Dass 96,5 Prozent der Auffassung sind, Pharmazeutische Betreuung solle in jeder Apotheke angeboten werden und 96,6 Prozent sich eine bessere Zusammenarbeit von Arzt und Apothekern wünschen, ist ein klarer Auftrag an die Heilberufler zur Kooperation und gleichzeitig einer klaren Definition ihrer Aufgaben in dieser Zusammenarbeit.

Dass nur 75,8 Prozent bereit sind, ihre Medikationsdaten erfassen zu lassen, hat in diesem Fall weniger mit der Angst vor Datenmissbrauch zu tun, sondern mit der Art der Fragestellung, die bei einer erneuten Befragung verändert werden muss. Die in ihr enthaltenen doppelte Verneinung hat, wie auch Zwischenfragen anzeigten, zu Missverständnissen bei der Bewertung geführt.

Für diese Interpretation spricht auch die Tatsache, dass immerhin 94,3 Prozent bereit wären, in ihre Stammapotheke zu gehen, um dort ihre Medikationsdaten erfassen zu lassen. Das heißt aber auch, dass mindestens 2,3 Prozent Bedenken gegen diese Form der Erfassung haben, deren Gründe im individuellen Gespräch erkundet werden müssten.

Das als interne Kontrollfrage dienende Statement, dass man gern einen Medikations-Check in der Apotheke durchführen lassen möchte, wird allerdings nur noch von 81,7 Prozent bejaht. Davon ist bei 48,8 Prozent die Zustimmung eindeutig (+2 auf der Likertskala) und bei 32,9 Prozent mit gewissen Bedenken (+1) verbunden. 11,0 Prozent lehnen diesen aktiven Schritt zunächst ab (-2). Die Gründe dafür konnten durch den Fragebogen nicht ermittelt werden, sollten aber bei einer weiteren Befragung berücksichtigt werden.

Deutlich zurückhaltender sind die Befragten bezüglich der Hausbesuche von Apotheker, die nur 57,6 Prozent sinnvoll finden. In Verbindung mit der Frage nach der Kooperation von Arzt und Apothekern wird damit deutlich gemacht, dass die Patienten die Kompetenzen von Arzt und Apotheker relativ klar getrennt sehen und diese Trennung im wesentlichen auch beibehalten möchten.

Die drei abschließenden Fragen hatten keinen direkten, wohl aber einen indirekten Bezug zur Pharmazeutischen Betreuung. Nur drei der Befragten Personen (3,5 Prozent) gaben an, dass sie Arzneimittel auch über das Internet bestellen würden, davon zwei mit Einschränkungen. Immerhin lehnten 94,2 Prozent diesen Bezugsweg strikt ab. Dies verwundert in dieser Altersklasse nicht allzu sehr, da sicher überhaupt kein Internet-Zugang vorhanden ist.

Selbst etwas dazu beitragen zu können, die Kosten für die gesundheitliche Betreuung in vertretbaren Grenzen zu halten, wird immerhin von 82,4 Prozent bejaht. Allerdings halten 45,8 Prozent die eigenen Möglichkeiten für begrenzt. Ob sich diese Aussage auf eine gesunde Lebensweise oder auf gesundheitsfördernde Selbstmedikation oder beides bezieht, kann dabei nicht unterschieden werden.

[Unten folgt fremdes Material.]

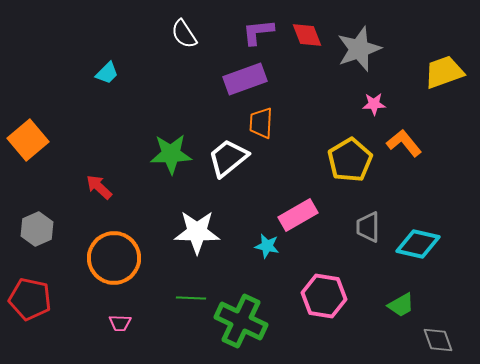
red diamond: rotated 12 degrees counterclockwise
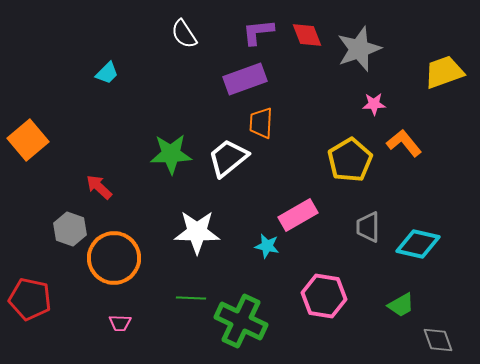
gray hexagon: moved 33 px right; rotated 16 degrees counterclockwise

Die im Fragebogen als diffizil angekündigte Frage nach der Bereitschaft, einen Gentest durchführen zu lassen, um vorab besser einschätzen zu können, ob und wie ein bestimmtes Arzneimittel im individuellen Falle wirkt, wurde nur von 84 Personen beantwortet. 67,8 Prozent standen dem aufgeschlossen gegenüber, 32,2 Prozent lehnten einen solchen Test ab; zum Teil aus Altersgründen, obwohl die Gründe nicht erfragt wurden. Unter Berücksichtigung der öffentlich geführten Diskussion zum Thema Gentechnik stützt dieses Ergebnis die Erfahrung, das gentechnische Verfahren im Gesundheitsbereich eine relativ hohe Akzeptanz im Vergleich zu anderen Themengebieten der Gentechnik aufweisen. Dennoch gilt auch hier, dass sich dieses relativ sinnvolle Verfahren für eine Risikoprophylaxe und stärkere Individualisierung der Therapie bei ausgewählten Risikogruppen nur dann etablieren lässt, wenn der Nutzen für den einzelnen klar begründet und für den Betreffenden ersichtlich ist.

Schlussfolgerungen

Das Seminar im Rahmen der Seniorenuniversität, die anschließende Diskussion und die Fragebögen belegen, dass das Interesse an gesundheitlichen Fragen in der Altersgruppe der Senioren erwartungsgemäß überdurchschnittlich hoch ist. Das Angebot derartiger Veranstaltungen eröffnet Apothekern deshalb die Möglichkeit, die wichtigste Zielgruppe der Pharmazeutischen Betreuung über ein Konzept zu informieren. Im Sinne einer möglichst nicht vordergründig von Interessen gesteuerten Informationsvermittlung sollte die Einladung dazu jedoch in größerem Rahmen, zum Beispiel über die Urania, den Paritätischen Wohlfahrtsverband, Selbsthilfegruppen oder ähnliches erfolgen.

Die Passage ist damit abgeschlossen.